Abdo said the original FISA statute, passed in 1978, requires the government to notify defendants when evidence being used against them is derived from surveillance authorized by the law. The court, he said, should require the government to abide by the law. “Otherwise,” he said, “the most sweeping surveillance program ever enacted by Congress will never be reviewed in public by a court.”
Similarly, Stephen I. Vladeck, a law professor at American University, said, “Everyone knows the role that Section 702 is playing in a case like this.” But, he said, “thanks in part to the Supreme Court, the government can use Section 702 and then never have to defend its constitutionality.”
The central problem with Section 702, critics say, is its breadth and lack of individual warrants.
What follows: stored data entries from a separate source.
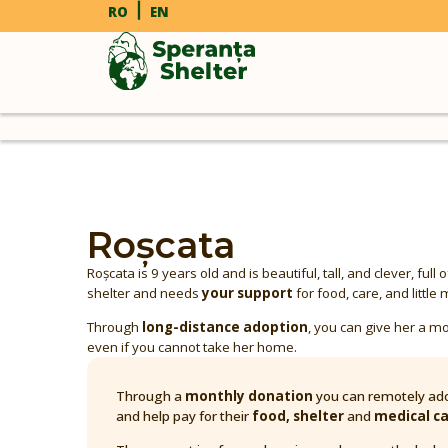
RO
EN
Roșcata
Roșcata is 9 years old and is beautiful, tall, and clever, full 
shelter and needs
your support
for food, care, and litt
Through
long-distance adoption
, you can give her a mo
even if you cannot take her home.
Through a
monthly donation
you can remotely ado
and help pay for their
food, shelter
and
medical c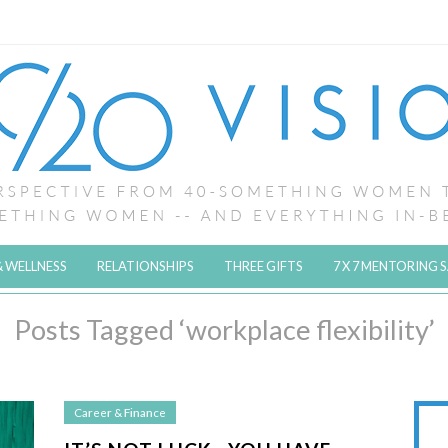
& WELLNESS
RELATIONSHIPS
THREE GIFTS
7 X 7 MENTORING 
Posts Tagged ‘workplace flexibility’
Career & Finance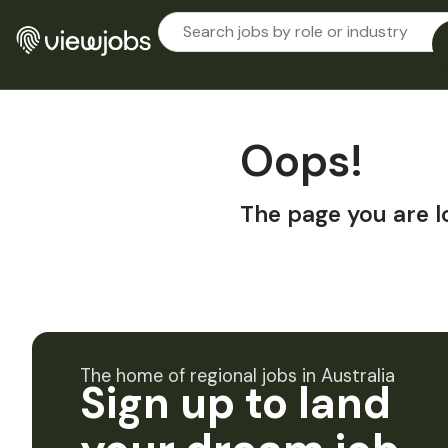
Oops!
The page you are l
The home of regional jobs in Australia
Sign up to land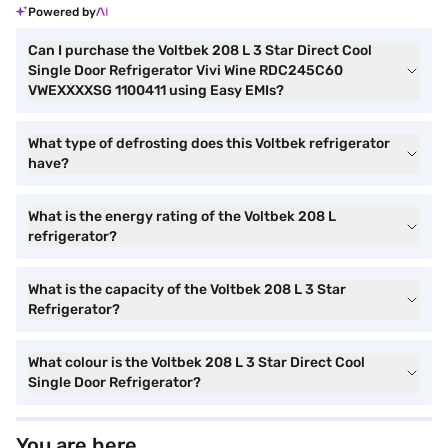
Powered by
Can I purchase the Voltbek 208 L 3 Star Direct Cool
Single Door Refrigerator Vivi Wine RDC245C60
VWEXXXXSG 1100411 using Easy EMIs?
What type of defrosting does this Voltbek refrigerator
have?
What is the energy rating of the Voltbek 208 L
refrigerator?
What is the capacity of the Voltbek 208 L 3 Star
Refrigerator?
What colour is the Voltbek 208 L 3 Star Direct Cool
Single Door Refrigerator?
You are here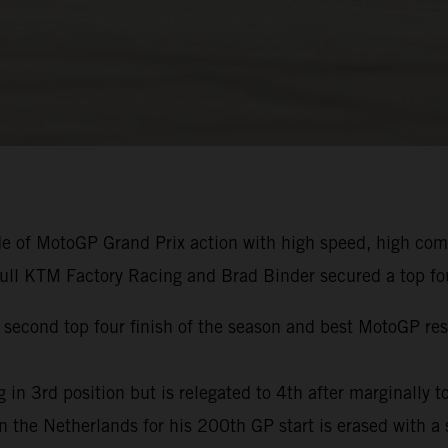
de of MotoGP Grand Prix action with high speed, high co
Bull KTM Factory Racing and Brad Binder secured a top fou
econd top four finish of the season and best MotoGP resul
in 3rd position but is relegated to 4th after marginally to
 in the Netherlands for his 200th GP start is erased with a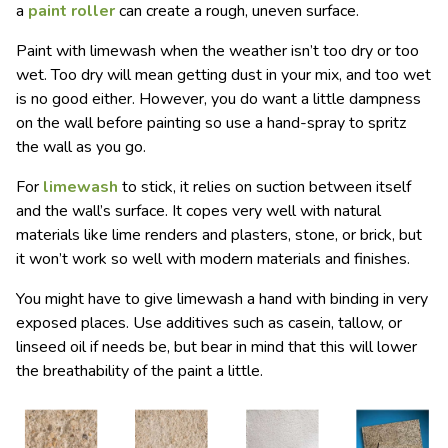
a
paint roller
can create a rough, uneven surface.
Paint with limewash when the weather isn’t too dry or too
wet. Too dry will mean getting dust in your mix, and too wet
is no good either. However, you do want a little dampness
on the wall before painting so use a hand-spray to spritz
the wall as you go.
For
limewash
to stick, it relies on suction between itself
and the wall’s surface. It copes very well with natural
materials like lime renders and plasters, stone, or brick, but
it won’t work so well with modern materials and finishes.
You might have to give limewash a hand with binding in very
exposed places. Use additives such as casein, tallow, or
linseed oil if needs be, but bear in mind that this will lower
the breathability of the paint a little.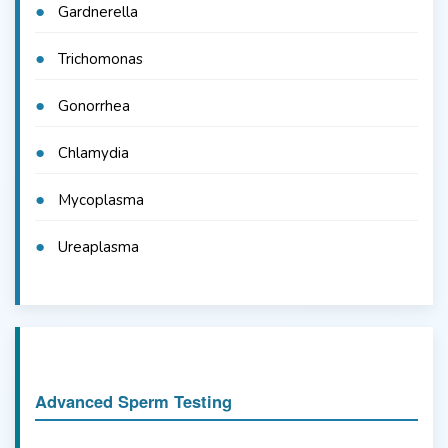
Gardnerella
Trichomonas
Gonorrhea
Chlamydia
Mycoplasma
Ureaplasma
Advanced Sperm Testing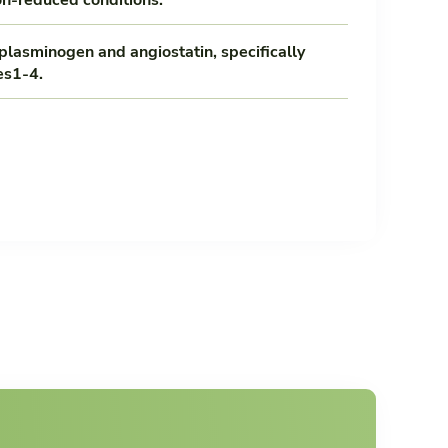
plasminogen and angiostatin, specifically
es1-4.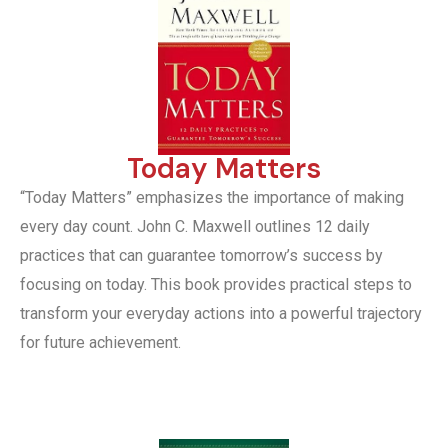
Today Matters
“Today Matters” emphasizes the importance of making
every day count. John C. Maxwell outlines 12 daily
practices that can guarantee tomorrow’s success by
focusing on today. This book provides practical steps to
transform your everyday actions into a powerful trajectory
for future achievement.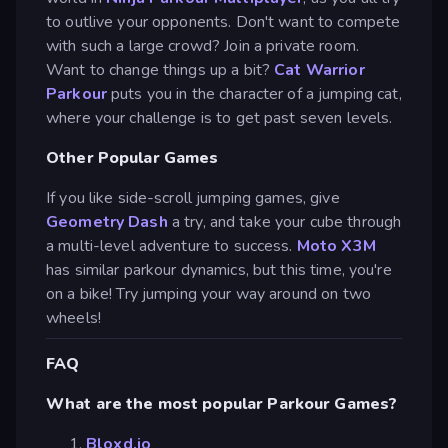
to outlive your opponents. Don't want to compete
with such a large crowd? Join a private room.
Want to change things up a bit?
Cat Warrior
Parkour
puts you in the character of a jumping cat,
where your challenge is to get past seven levels.
Other Popular Games
If you like side-scroll jumping games, give
Geometry Dash
a try, and take your cube through
a multi-level adventure to success.
Moto X3M
has similar parkour dynamics, but this time, you're
on a bike! Try jumping your way around on two
wheels!
FAQ
What are the most popular Parkour Games?
Bloxd.io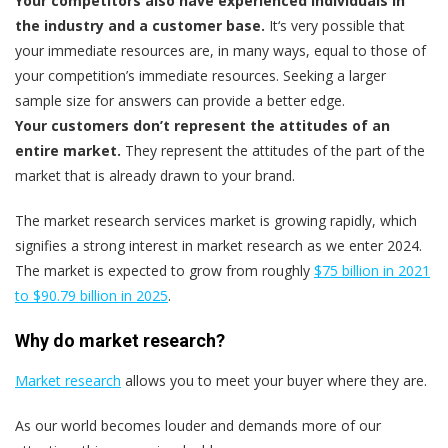
Your competitors also have experienced individuals in
the industry and a customer base.
It‘s very possible that
your immediate resources are, in many ways, equal to those of
your competition’s immediate resources. Seeking a larger
sample size for answers can provide a better edge.
Your customers don’t represent the attitudes of an
entire market.
They represent the attitudes of the part of the
market that is already drawn to your brand.
The market research services market is growing rapidly, which
signifies a strong interest in market research as we enter 2024.
The market is expected to grow from roughly
$75 billion in 2021
to $90.79 billion in 2025
.
Why do market research?
Market research
allows you to meet your buyer where they are.
As our world becomes louder and demands more of our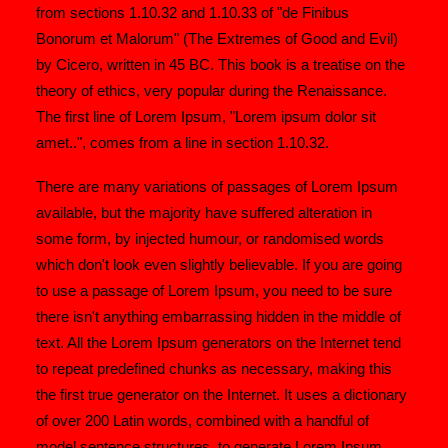
from sections 1.10.32 and 1.10.33 of "de Finibus
Bonorum et Malorum" (The Extremes of Good and Evil)
by Cicero, written in 45 BC. This book is a treatise on the
theory of ethics, very popular during the Renaissance.
The first line of Lorem Ipsum, "Lorem ipsum dolor sit
amet..", comes from a line in section 1.10.32.
There are many variations of passages of Lorem Ipsum
available, but the majority have suffered alteration in
some form, by injected humour, or randomised words
which don't look even slightly believable. If you are going
to use a passage of Lorem Ipsum, you need to be sure
there isn't anything embarrassing hidden in the middle of
text. All the Lorem Ipsum generators on the Internet tend
to repeat predefined chunks as necessary, making this
the first true generator on the Internet. It uses a dictionary
of over 200 Latin words, combined with a handful of
model sentence structures, to generate Lorem Ipsum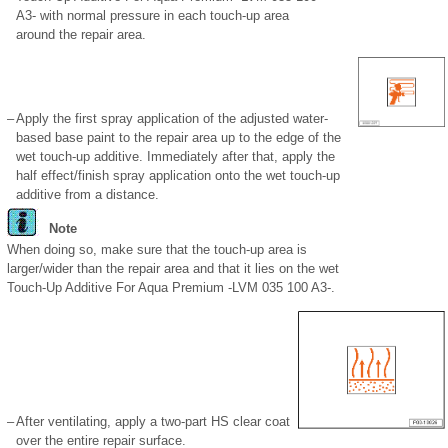
A3- with normal pressure in each touch-up area
around the repair area.
–
Apply the first spray application of the adjusted water-
based base paint to the repair area up to the edge of the
wet touch-up additive. Immediately after that, apply the
half effect/finish spray application onto the wet touch-up
additive from a distance.
Note
When doing so, make sure that the touch-up area is
larger/wider than the repair area and that it lies on the wet
Touch-Up Additive For Aqua Premium -LVM 035 100 A3-.
–
After ventilating, apply a two-part HS clear coat
over the entire repair surface.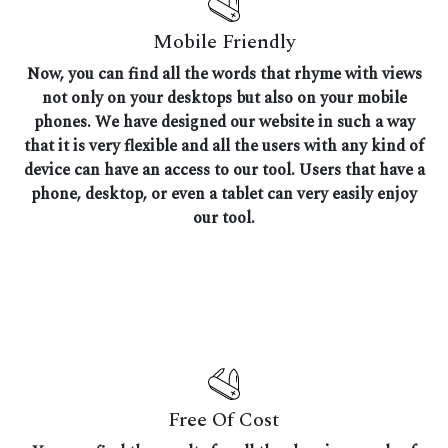
Mobile Friendly
Now, you can find all the words that rhyme with views
not only on your desktops but also on your mobile
phones. We have designed our website in such a way
that it is very flexible and all the users with any kind of
device can have an access to our tool. Users that have a
phone, desktop, or even a tablet can very easily enjoy
our tool.
Free Of Cost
The law targets non-U.S. persons “reasonably believed” to be located outside the United States but does not require that the government obtain a warrant before intercepting communications.
Moreover, the purpose of the collection is “foreign intelligence,” a broad category that may include everything from information on terrorism to nuclear proliferation to what a European journalist is writing on human rights abuses or an African businessman is saying about global financial risk, experts say.
According to a criminal complaint filed by an FBI agent, Daoud received an e-mail in February 2012 regarding his registration with an online jihadi forum overseas. In May 2012, Daoud sent himself a link for nine issues of Inspire magazine, an online publication put out by al-Qaeda in the Arabian Peninsula, an al-Qaeda affiliate.
That same month, two FBI undercover employees posing as jihadists contacted Daoud online in response to material he had posted. Between July and September, an undercover FBI agent met Daoud in Chicago and helped him plan the attack.
Daoud was arrested in September after he attempted to detonate a bomb placed in a jeep outside a Chicago bar with a remote-triggering device.
Durkin said that he thought the FBI used surveillance powers under Section 702 to identify Daoud and then got a traditional FISA order to conduct its sting against him.
“Nonetheless,” he said in the motion Friday, “the government’s interest in confusing these two issues is obvious. If it can avoid giving proper notice to defendants, as it seeks to do here, the government can avoid a challenge to the [FISA Amendments Act] altogether.”
U.S. District Judge Sharon Johnson Coleman has set a trial date for February.